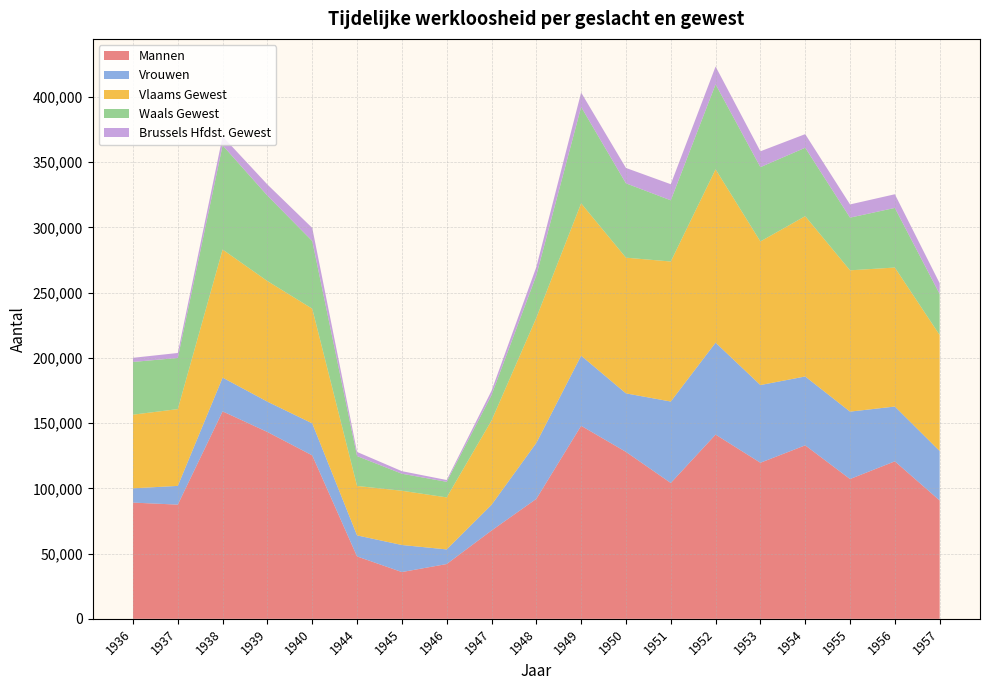

Reading right to left, transcribe all the data shown in this chart.

Mannen: 90692.0	120677.0	107121.0	132928.0	119601.0	141158.4	104090.9	127910.6	147911.0	91901.9	67637.5	41970.1	35840.7	47799.1	125222.5	143158.9	158956.2	87497.9	89062.4
Vrouwen: 37887.0	41991.0	51646.0	52773.0	59527.0	70455.0	62422.4	44835.2	53733.5	42877.6	19717.2	11211.9	20730.4	16138.5	24541.5	23239.8	25873.2	14356.2	10937.8
Vlaams Gewest: 88904.0	106511.0	108284.0	122849.0	110040.0	132813.0	107282.9	103998.5	116727.0	95872.1	64573.8	39861.9	41556.1	37878.5	87888.5	92418.2	98135.0	58842.8	56437.2
Waals Gewest: 31408.0	45682.0	40365.0	52429.0	56944.0	65131.2	46892.1	56952.2	73861.0	32511.7	19475.4	11941.4	13061.3	22890.8	51852.5	65458.6	79836.2	39180.0	40404.4
Brussels Hfdst. Gewest: 8267.0	10475.0	10118.0	10423.0	12144.0	13669.2	12338.3	11795.1	11056.5	6395.8	3305.5	1378.7	1953.8	3168.2	10023.0	8522.0	6858.2	3831.2	3158.6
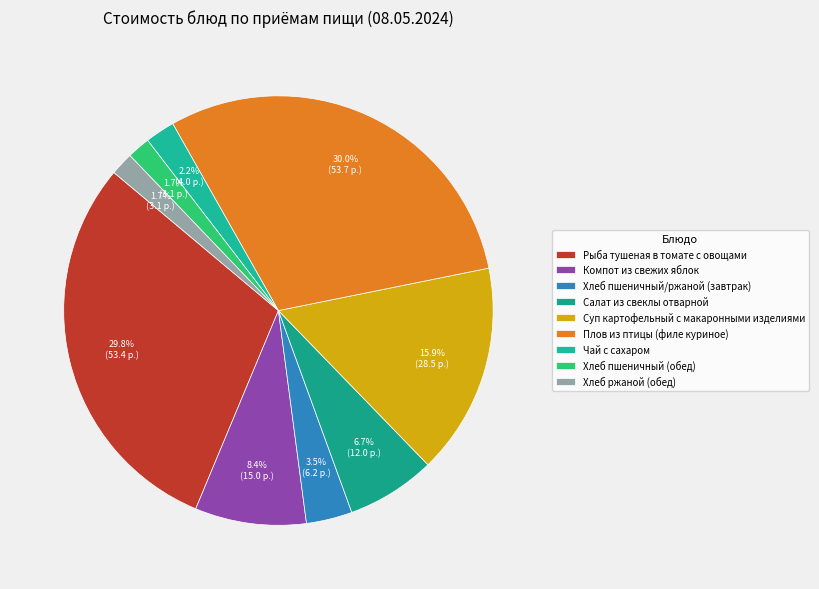

Is there a majority slice in this chart?

No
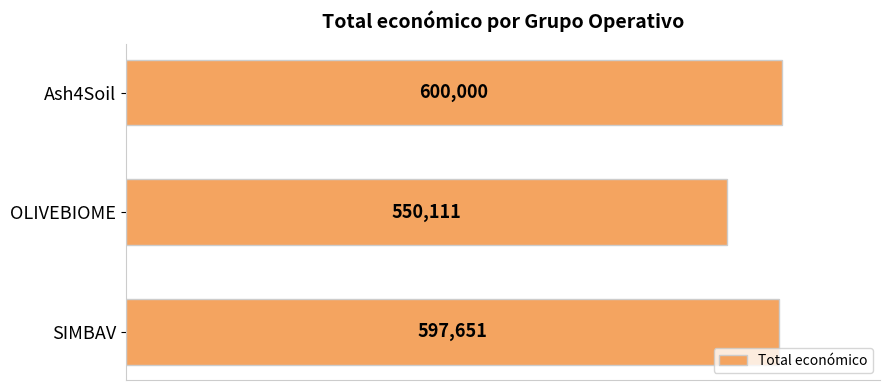

Does the chart contain stacked bars?

No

* [Exercise aim] Express every line of the data above as a Markdown table with the columns "Row" and "Line", numbering the rows in order. Leave out the blank lines and the pictures.

* [Output of the task]
| Row | Line |
|---|---|
| 1 | Reading right to left, transcribe all the data shown in this chart. |
| 2 | Mannen: 90692.0	120677.0	107121.0	132928.0	119601.0	141158.4	104090.9	127910.6	147911.0	91901.9	67637.5	41970.1	35840.7	47799.1	125222.5	143158.9	158956.2	87497.9	89062.4 |
| 3 | Vrouwen: 37887.0	41991.0	51646.0	52773.0	59527.0	70455.0	62422.4	44835.2	53733.5	42877.6	19717.2	11211.9	20730.4	16138.5	24541.5	23239.8	25873.2	14356.2	10937.8 |
| 4 | Vlaams Gewest: 88904.0	106511.0	108284.0	122849.0	110040.0	132813.0	107282.9	103998.5	116727.0	95872.1	64573.8	39861.9	41556.1	37878.5	87888.5	92418.2	98135.0	58842.8	56437.2 |
| 5 | Waals Gewest: 31408.0	45682.0	40365.0	52429.0	56944.0	65131.2	46892.1	56952.2	73861.0	32511.7	19475.4	11941.4	13061.3	22890.8	51852.5	65458.6	79836.2	39180.0	40404.4 |
| 6 | Brussels Hfdst. Gewest: 8267.0	10475.0	10118.0	10423.0	12144.0	13669.2	12338.3	11795.1	11056.5	6395.8	3305.5	1378.7	1953.8	3168.2	10023.0	8522.0	6858.2	3831.2	3158.6 |
| 7 | Is there a majority slice in this chart? |
| 8 | No |
| 9 | Does the chart contain stacked bars? |
| 10 | No |